_Assignment_: Return the lines from the line containing "なかなかお目にかかれない食材を使ったクレープが揃ってい" through the last line of the material below, exactly as they appear and with no others.

[Supplied material — start]

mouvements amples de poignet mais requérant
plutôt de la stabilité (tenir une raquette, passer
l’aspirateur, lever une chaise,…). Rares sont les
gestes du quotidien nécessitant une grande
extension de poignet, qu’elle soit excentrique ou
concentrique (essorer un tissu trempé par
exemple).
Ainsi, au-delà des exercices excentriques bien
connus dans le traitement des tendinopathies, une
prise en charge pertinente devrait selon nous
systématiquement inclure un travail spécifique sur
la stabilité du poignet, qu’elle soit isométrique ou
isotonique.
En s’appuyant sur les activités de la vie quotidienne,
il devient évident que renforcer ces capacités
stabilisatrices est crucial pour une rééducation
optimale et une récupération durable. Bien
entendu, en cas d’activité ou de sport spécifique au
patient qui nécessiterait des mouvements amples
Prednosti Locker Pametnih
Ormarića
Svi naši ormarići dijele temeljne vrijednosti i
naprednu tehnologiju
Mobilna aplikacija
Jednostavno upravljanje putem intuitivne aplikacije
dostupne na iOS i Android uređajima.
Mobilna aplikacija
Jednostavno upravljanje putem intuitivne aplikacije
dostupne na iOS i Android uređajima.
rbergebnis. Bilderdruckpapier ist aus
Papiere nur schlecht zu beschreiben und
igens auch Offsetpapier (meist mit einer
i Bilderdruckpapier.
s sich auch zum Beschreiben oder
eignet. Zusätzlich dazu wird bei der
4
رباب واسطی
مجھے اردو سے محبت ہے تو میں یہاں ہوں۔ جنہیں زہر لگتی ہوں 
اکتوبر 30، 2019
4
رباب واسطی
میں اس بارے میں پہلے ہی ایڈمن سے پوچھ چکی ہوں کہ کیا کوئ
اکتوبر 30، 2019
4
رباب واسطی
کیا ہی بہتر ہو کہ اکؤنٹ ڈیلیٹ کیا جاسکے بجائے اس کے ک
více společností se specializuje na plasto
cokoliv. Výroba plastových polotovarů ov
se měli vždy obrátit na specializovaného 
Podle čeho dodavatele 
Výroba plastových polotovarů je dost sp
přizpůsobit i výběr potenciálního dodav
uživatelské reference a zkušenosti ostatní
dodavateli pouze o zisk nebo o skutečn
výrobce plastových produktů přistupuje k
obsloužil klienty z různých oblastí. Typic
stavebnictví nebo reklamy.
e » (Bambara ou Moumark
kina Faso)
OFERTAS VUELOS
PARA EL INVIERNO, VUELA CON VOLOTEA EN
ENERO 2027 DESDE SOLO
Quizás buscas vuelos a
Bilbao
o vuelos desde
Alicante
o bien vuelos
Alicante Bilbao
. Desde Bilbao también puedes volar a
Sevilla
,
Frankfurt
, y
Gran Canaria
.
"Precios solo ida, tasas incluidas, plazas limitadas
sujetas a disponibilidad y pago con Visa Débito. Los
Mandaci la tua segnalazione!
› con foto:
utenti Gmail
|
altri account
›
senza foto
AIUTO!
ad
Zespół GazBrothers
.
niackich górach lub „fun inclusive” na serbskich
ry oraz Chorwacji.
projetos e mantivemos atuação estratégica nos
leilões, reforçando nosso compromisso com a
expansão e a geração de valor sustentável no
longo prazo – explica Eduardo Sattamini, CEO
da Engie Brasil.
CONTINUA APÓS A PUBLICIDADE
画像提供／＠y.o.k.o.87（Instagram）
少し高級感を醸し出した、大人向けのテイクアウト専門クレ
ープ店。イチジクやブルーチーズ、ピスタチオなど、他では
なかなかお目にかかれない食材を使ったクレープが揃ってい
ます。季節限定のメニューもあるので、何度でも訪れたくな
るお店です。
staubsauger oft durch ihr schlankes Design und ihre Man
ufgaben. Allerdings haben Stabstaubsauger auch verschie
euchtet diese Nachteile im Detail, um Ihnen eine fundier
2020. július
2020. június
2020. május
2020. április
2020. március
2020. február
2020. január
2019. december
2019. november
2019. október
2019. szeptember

[Supplied material — finish]

_Answer for this exercise_:
なかなかお目にかかれない食材を使ったクレープが揃ってい
ます。季節限定のメニューもあるので、何度でも訪れたくな
るお店です。
staubsauger oft durch ihr schlankes Design und ihre Man
ufgaben. Allerdings haben Stabstaubsauger auch verschie
euchtet diese Nachteile im Detail, um Ihnen eine fundier
2020. július
2020. június
2020. május
2020. április
2020. március
2020. február
2020. január
2019. december
2019. november
2019. október
2019. szeptember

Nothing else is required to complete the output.